- _WORK TO BE COMPLETED_
Extract every line from the data below and reproduce each one unchanged.

Stored data entries:

________

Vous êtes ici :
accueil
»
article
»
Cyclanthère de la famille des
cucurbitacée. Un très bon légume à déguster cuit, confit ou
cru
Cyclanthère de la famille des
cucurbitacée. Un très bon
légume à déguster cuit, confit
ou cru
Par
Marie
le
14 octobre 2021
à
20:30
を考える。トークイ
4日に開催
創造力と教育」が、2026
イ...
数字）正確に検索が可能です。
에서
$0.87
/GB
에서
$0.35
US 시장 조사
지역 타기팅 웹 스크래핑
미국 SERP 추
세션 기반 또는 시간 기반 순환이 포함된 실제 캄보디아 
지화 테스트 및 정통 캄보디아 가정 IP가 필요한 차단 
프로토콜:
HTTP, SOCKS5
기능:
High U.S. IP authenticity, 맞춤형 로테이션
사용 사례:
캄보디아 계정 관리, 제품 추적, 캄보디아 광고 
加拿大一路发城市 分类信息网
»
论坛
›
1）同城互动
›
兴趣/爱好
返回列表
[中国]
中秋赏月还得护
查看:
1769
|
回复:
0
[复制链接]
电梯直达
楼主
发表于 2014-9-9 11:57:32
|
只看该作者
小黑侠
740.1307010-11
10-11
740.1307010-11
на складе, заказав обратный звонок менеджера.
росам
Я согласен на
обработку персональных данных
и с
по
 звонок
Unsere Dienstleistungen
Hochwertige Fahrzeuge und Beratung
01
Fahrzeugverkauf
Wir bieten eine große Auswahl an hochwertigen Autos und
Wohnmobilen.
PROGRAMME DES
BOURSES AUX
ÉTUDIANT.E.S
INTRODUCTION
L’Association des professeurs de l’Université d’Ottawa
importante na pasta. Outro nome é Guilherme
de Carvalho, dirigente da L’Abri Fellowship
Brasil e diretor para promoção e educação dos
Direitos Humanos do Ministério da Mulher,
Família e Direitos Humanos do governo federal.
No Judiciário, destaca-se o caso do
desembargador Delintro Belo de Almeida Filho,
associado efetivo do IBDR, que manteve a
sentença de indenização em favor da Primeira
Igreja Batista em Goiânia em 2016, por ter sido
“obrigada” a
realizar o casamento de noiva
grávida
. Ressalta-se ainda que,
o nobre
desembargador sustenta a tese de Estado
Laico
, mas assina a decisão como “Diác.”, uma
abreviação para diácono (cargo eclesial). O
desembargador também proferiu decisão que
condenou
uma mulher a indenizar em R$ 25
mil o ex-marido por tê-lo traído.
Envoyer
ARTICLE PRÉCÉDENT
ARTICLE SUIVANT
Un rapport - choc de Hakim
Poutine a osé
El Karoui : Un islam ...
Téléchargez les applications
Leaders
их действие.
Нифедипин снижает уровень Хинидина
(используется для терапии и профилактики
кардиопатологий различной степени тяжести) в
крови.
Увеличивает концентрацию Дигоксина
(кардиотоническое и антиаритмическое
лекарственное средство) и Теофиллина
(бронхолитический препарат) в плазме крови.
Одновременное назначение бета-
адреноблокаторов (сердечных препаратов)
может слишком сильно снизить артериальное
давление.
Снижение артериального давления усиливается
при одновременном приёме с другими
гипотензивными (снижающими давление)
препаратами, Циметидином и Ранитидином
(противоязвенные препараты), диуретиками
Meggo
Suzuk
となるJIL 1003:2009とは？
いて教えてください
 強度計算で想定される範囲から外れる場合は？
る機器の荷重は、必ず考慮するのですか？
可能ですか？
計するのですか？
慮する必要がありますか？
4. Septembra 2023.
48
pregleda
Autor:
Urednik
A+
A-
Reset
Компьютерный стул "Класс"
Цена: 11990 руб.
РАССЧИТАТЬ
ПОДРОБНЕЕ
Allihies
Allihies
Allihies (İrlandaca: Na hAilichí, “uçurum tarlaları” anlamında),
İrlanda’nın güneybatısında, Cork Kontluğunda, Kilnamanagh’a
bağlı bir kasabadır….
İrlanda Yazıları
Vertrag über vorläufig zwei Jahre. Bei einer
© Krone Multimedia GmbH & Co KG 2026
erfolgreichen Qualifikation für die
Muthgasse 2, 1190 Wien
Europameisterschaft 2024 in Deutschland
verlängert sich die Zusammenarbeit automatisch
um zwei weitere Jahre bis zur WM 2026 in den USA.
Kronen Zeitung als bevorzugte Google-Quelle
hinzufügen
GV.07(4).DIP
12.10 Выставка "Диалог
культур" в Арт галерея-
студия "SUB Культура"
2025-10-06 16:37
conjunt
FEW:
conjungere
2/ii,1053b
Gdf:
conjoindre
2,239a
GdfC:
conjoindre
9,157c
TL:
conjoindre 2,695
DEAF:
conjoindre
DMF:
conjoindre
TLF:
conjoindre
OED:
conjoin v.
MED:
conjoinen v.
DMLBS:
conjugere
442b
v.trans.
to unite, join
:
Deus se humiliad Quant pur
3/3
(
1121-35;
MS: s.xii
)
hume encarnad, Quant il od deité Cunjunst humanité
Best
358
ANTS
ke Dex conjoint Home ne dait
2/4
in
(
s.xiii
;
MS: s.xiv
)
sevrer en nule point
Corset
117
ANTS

________

- _RESULT OF THIS TASK_
Vous êtes ici :
accueil
»
article
»
Cyclanthère de la famille des
cucurbitacée. Un très bon légume à déguster cuit, confit ou
cru
Cyclanthère de la famille des
cucurbitacée. Un très bon
légume à déguster cuit, confit
ou cru
Par
Marie
le
14 octobre 2021
à
20:30
を考える。トークイ
4日に開催
創造力と教育」が、2026
イ...
数字）正確に検索が可能です。
에서
$0.87
/GB
에서
$0.35
US 시장 조사
지역 타기팅 웹 스크래핑
미국 SERP 추
세션 기반 또는 시간 기반 순환이 포함된 실제 캄보디아 
지화 테스트 및 정통 캄보디아 가정 IP가 필요한 차단 
프로토콜:
HTTP, SOCKS5
기능:
High U.S. IP authenticity, 맞춤형 로테이션
사용 사례:
캄보디아 계정 관리, 제품 추적, 캄보디아 광고 
加拿大一路发城市 分类信息网
»
论坛
›
1）同城互动
›
兴趣/爱好
返回列表
[中国]
中秋赏月还得护
查看:
1769
|
回复:
0
[复制链接]
电梯直达
楼主
发表于 2014-9-9 11:57:32
|
只看该作者
小黑侠
740.1307010-11
10-11
740.1307010-11
на складе, заказав обратный звонок менеджера.
росам
Я согласен на
обработку персональных данных
и с
по
 звонок
Unsere Dienstleistungen
Hochwertige Fahrzeuge und Beratung
01
Fahrzeugverkauf
Wir bieten eine große Auswahl an hochwertigen Autos und
Wohnmobilen.
PROGRAMME DES
BOURSES AUX
ÉTUDIANT.E.S
INTRODUCTION
L’Association des professeurs de l’Université d’Ottawa
importante na pasta. Outro nome é Guilherme
de Carvalho, dirigente da L’Abri Fellowship
Brasil e diretor para promoção e educação dos
Direitos Humanos do Ministério da Mulher,
Família e Direitos Humanos do governo federal.
No Judiciário, destaca-se o caso do
desembargador Delintro Belo de Almeida Filho,
associado efetivo do IBDR, que manteve a
sentença de indenização em favor da Primeira
Igreja Batista em Goiânia em 2016, por ter sido
“obrigada” a
realizar o casamento de noiva
grávida
. Ressalta-se ainda que,
o nobre
desembargador sustenta a tese de Estado
Laico
, mas assina a decisão como “Diác.”, uma
abreviação para diácono (cargo eclesial). O
desembargador também proferiu decisão que
condenou
uma mulher a indenizar em R$ 25
mil o ex-marido por tê-lo traído.
Envoyer
ARTICLE PRÉCÉDENT
ARTICLE SUIVANT
Un rapport - choc de Hakim
Poutine a osé
El Karoui : Un islam ...
Téléchargez les applications
Leaders
их действие.
Нифедипин снижает уровень Хинидина
(используется для терапии и профилактики
кардиопатологий различной степени тяжести) в
крови.
Увеличивает концентрацию Дигоксина
(кардиотоническое и антиаритмическое
лекарственное средство) и Теофиллина
(бронхолитический препарат) в плазме крови.
Одновременное назначение бета-
адреноблокаторов (сердечных препаратов)
может слишком сильно снизить артериальное
давление.
Снижение артериального давления усиливается
при одновременном приёме с другими
гипотензивными (снижающими давление)
препаратами, Циметидином и Ранитидином
(противоязвенные препараты), диуретиками
Meggo
Suzuk
となるJIL 1003:2009とは？
いて教えてください
 強度計算で想定される範囲から外れる場合は？
る機器の荷重は、必ず考慮するのですか？
可能ですか？
計するのですか？
慮する必要がありますか？
4. Septembra 2023.
48
pregleda
Autor:
Urednik
A+
A-
Reset
Компьютерный стул "Класс"
Цена: 11990 руб.
РАССЧИТАТЬ
ПОДРОБНЕЕ
Allihies
Allihies
Allihies (İrlandaca: Na hAilichí, “uçurum tarlaları” anlamında),
İrlanda’nın güneybatısında, Cork Kontluğunda, Kilnamanagh’a
bağlı bir kasabadır….
İrlanda Yazıları
Vertrag über vorläufig zwei Jahre. Bei einer
© Krone Multimedia GmbH & Co KG 2026
erfolgreichen Qualifikation für die
Muthgasse 2, 1190 Wien
Europameisterschaft 2024 in Deutschland
verlängert sich die Zusammenarbeit automatisch
um zwei weitere Jahre bis zur WM 2026 in den USA.
Kronen Zeitung als bevorzugte Google-Quelle
hinzufügen
GV.07(4).DIP
12.10 Выставка "Диалог
культур" в Арт галерея-
студия "SUB Культура"
2025-10-06 16:37
conjunt
FEW:
conjungere
2/ii,1053b
Gdf:
conjoindre
2,239a
GdfC:
conjoindre
9,157c
TL:
conjoindre 2,695
DEAF:
conjoindre
DMF:
conjoindre
TLF:
conjoindre
OED:
conjoin v.
MED:
conjoinen v.
DMLBS:
conjugere
442b
v.trans.
to unite, join
:
Deus se humiliad Quant pur
3/3
(
1121-35;
MS: s.xii
)
hume encarnad, Quant il od deité Cunjunst humanité
Best
358
ANTS
ke Dex conjoint Home ne dait
2/4
in
(
s.xiii
;
MS: s.xiv
)
sevrer en nule point
Corset
117
ANTS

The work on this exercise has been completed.